Twitter has taken a strict stance, opting to censor some users who share even a link to a post with Miller’s number in it. And the Twitter account of Gab, an upstart social network loved by neo-Nazis and the alt-right, took to reporting and quote-tweeting people who were sharing the number in order to help Twitter in enforcing its policy on the posting of personal information. This was the second time in 24 hours Twitter has moved to suspend users attempting to share personal details about individuals involved in the administration’s family separation policy. On Tuesday, along with Medium and GitHub, Twitter suspended the accounts associated with a database created by data artist Sam Lavigne that scraped publicly available information of people who posted that they work for Immigration and Customs Enforcement on LinkedIn. GitHub removed a repository of the code that was used to scrape LinkedIn profiles, and Medium nixed a post in which Lavigne explained the project. For its part, Twitter removed a bot made by Russel Neiss that tweeted out information on the ICE employees. Unlike the Splinter post containing Miller’s phone number, that bot and the database it was tweeting from didn’t have information that wasn’t already public—though they arguably were encouraging people to harass the ICE employees in question.

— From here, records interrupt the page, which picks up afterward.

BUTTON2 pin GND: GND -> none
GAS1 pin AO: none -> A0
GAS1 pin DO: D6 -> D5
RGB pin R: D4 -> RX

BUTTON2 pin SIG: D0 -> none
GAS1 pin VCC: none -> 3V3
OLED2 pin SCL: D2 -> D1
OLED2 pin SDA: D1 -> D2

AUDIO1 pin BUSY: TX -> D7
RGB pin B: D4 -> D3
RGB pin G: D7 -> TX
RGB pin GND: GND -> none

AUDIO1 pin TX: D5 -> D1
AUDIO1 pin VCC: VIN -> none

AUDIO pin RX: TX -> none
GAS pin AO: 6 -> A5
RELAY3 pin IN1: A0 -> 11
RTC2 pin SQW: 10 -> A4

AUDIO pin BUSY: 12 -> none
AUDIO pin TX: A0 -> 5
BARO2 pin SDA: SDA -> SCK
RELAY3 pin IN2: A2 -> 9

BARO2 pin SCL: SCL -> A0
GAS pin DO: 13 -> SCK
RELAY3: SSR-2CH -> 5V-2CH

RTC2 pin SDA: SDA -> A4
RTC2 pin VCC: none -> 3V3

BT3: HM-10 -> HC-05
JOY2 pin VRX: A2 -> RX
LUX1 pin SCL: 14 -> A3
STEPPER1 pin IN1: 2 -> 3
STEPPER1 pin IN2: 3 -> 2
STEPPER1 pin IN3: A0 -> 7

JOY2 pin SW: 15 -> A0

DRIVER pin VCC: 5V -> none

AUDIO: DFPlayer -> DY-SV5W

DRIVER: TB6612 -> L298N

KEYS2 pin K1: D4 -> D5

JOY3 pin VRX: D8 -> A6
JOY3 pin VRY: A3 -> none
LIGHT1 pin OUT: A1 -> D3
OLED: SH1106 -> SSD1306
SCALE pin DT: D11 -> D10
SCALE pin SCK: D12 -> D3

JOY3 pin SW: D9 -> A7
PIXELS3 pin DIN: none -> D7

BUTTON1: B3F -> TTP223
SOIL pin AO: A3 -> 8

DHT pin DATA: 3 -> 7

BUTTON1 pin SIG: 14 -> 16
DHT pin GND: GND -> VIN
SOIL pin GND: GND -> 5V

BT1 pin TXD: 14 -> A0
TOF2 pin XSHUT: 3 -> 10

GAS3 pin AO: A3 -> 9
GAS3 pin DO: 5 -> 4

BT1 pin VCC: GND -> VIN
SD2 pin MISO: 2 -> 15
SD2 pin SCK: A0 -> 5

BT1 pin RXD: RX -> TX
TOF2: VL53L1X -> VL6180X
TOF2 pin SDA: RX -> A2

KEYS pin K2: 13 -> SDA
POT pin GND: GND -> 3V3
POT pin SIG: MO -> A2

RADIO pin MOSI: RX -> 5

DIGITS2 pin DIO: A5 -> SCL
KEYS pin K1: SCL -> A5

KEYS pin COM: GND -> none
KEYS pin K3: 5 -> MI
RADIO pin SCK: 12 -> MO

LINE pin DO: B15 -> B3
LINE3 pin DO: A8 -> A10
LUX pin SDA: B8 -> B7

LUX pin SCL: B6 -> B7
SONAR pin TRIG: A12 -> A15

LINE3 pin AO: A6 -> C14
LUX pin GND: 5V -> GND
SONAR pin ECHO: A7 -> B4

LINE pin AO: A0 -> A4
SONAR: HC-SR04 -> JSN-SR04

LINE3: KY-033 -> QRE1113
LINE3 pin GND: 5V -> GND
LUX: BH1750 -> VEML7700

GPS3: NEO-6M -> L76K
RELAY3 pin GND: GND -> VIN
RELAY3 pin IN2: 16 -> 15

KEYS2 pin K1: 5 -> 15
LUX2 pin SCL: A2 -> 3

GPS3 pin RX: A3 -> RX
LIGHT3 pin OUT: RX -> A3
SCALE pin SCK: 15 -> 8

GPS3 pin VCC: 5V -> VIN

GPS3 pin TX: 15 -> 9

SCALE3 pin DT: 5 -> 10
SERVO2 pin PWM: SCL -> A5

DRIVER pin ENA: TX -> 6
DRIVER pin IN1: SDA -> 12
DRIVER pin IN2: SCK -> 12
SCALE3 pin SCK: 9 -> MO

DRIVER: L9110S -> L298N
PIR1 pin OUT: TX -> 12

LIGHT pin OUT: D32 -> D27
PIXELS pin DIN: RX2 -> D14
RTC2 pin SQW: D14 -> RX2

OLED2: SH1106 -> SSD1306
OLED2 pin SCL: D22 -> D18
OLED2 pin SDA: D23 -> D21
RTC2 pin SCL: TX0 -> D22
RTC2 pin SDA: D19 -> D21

Long accused of allowing abuse to fester on its platform, Twitter has been working in recent months to improve its enforcement of its harassment policies. Perhaps it just so happens that one of the most notable examples of its current efforts involves not the harassment of women, people of color, LGBTQ users, or other frequently assailed groups—but Stephen Miller, a man who “actually enjoys seeing those pictures at the border,” according to an outside White House adviser’s account to Vanity Fair on Wednesday. Let’s hope Twitter applies the same fervor to its platform moderation the next time someone who doesn’t work at 1600 Pennsylvania Ave. NW gets doxed.

Correction, June 21, 2018: This post originally misspelled Tornillo, Texas.